Task:
Can you continue the patent excerpt on the Java framework for accessing record data, picking up right after its final sentence?

Excerpt provided:
_____
Accordingly, the framework of the present invention provides access
from applications written in another programming language,
preferably the Java language, to such records by describing and
correctly converting record data in such records.
[0005] The present invention builds upon a similar framework
provided as part of the IBM.RTM. VisualAge.RTM. for Smalltalk
product. Some of the similarities between this Smalltalk framework
and the framework of the present invention include provision for
converting between record bytes and the framework representation of
the data only when the corresponding field is accessed (a "lazy
fetch" mechanism). Both frameworks also make a distinction between
dynamic and custom records, although in the Smalltalk framework,
the concept is not apparent to the user, nor does the user have a
choice of between using dynamic or custom records. Further, both
frameworks provide for the iteration over the fields of a dynamic
record.
[0006] Nevertheless, the Java framework of the present invention
provides a number of improvements and/or distinctions over the
Smalltalk framework. The framework of the present invention has an
advantage of providing variable length record support, as well as
the ability to mix fixed length and variable length records
together in one record. The present invention has a further
advantage of providing support for overlaid fields. Additionally,
the invention advantageously provides distinct typesets which are
used by generic fields. In the Smalltalk framework, the field and
type were combined together and so instead the distinct typesets of
the present invention allow a new typeset to be easily incorporated
into the framework for use. Also, the invention advantageously
provides for "packing" a record after creating the fields which
allows for the dynamic record to be fully editable i.e. a user can
add, delete, rename, and/or replace fields of a record.
Furthermore, the builder tool support classes of the present
invention beneficially allow for graphical user interface (GUI)
based editors to manipulate the records.
[0007] In sum, it is desirable to provide a method, system and
article of manufacture comprising a computer usable medium having
computer readable program code means therein for access from
applications written in a computer programming language, preferably
the Java language, to records created by an application written in
another programming language by describing and correctly converting
record data in such records.
SUMMARY OF THE INVENTION
[0008] Accordingly, the present invention provides new and useful
methods, systems and articles of manufacture comprising a computer
usable medium having computer readable program code means therein
are directed to a framework for representation and manipulation of
record oriented data. Particularly, the framework of the present
invention provides access from applications written in a computer
programming language, preferably the Java language, to records
created by an application written in another programming language
by describing and correctly converting record data in such
records.
[0009] The present invention provides a computer-implemented method
for accessing a record, said record having a field and record
bytes, comprising the steps of (a) modeling the record by means of
an implementation of a framework, wherein the framework comprises a
record interface, a record type interface, a field interface and a
type interface, and (b) accessing the record bytes through said
implementation of the framework. The above-method is further
provided with a record interface that associates a record type with
the record bytes and describes attributes of the record bytes in
terms of data encoding characteristics. Additionally, the record
interface may comprise a dynamic record interface, said dynamic
record interface providing an accessor to the field in accordance
with an identifier of the field. The record interface may also
comprise a custom record interface, said custom record interface
providing a user-defined accessor to the record bytes. The user may
also selectively choose implementation of the dynamic record
interface or the custom record interface.
_____
Collection entries:
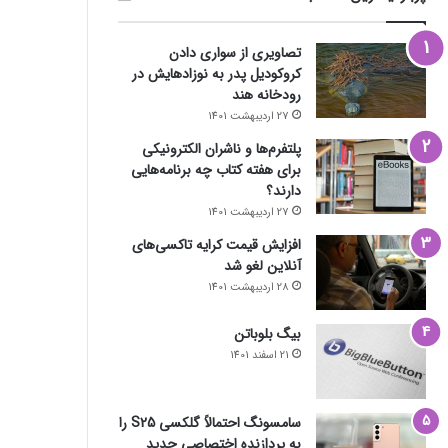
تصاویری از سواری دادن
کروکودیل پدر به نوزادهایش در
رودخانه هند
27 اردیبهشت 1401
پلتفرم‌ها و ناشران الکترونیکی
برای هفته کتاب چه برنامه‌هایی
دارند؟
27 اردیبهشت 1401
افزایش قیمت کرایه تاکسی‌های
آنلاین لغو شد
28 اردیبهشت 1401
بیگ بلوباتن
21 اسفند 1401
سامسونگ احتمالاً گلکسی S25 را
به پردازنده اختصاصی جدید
_____
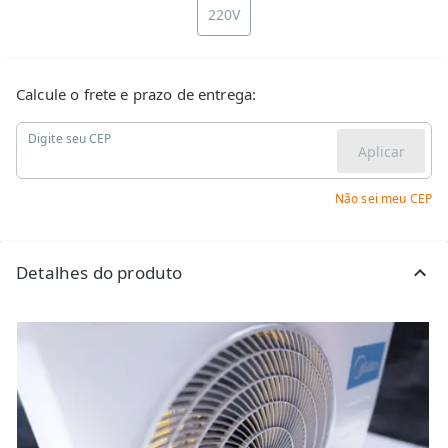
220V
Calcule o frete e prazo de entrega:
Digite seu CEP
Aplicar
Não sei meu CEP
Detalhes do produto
_____
Response:
[0010] The above-method may also have a record type interface that
collects a field descriptor of the field in the record. The record
type interface may further comprise a dynamic record type
interface, said dynamic record type interface providing the ability
to add, insert, delete, or retrieve field descriptors. The dynamic
record type interface may also provide the ability to iterate over
field descriptors of the record through an enumerator.
Additionally, the record type interface may provide the capability
to define new records of the record type.
[0011] The above-method may also have a field interface that
associates a field descriptor with the field of the record, said
field descriptor comprising a field name, a data type, and a field
relative offset into the record bytes. The field interface can
provide an accessor to the field in accordance with an absolute
offset with respect to the record in terms of record bytes.
Further, the field interface may comprise a nested record field
interface, said nested record interface defining a structure of
records within the record. The field interface may also comprise an
overlay field interface, said overlay field interface defining a
union of fields anchored to a same offset within the record
bytes.
[0012] The above-method may be provided with a type interface that
defines a data type of the field. The data type may be configurable
and supplied by the user. Further, the type interface may comprise
a static conversion method and an accessor to the record bytes of
the field. The type interface may also comprise a fixed length type
interface, said fixed length type interface providing an accessor
to the record bytes in accordance with a fixed offset of the field.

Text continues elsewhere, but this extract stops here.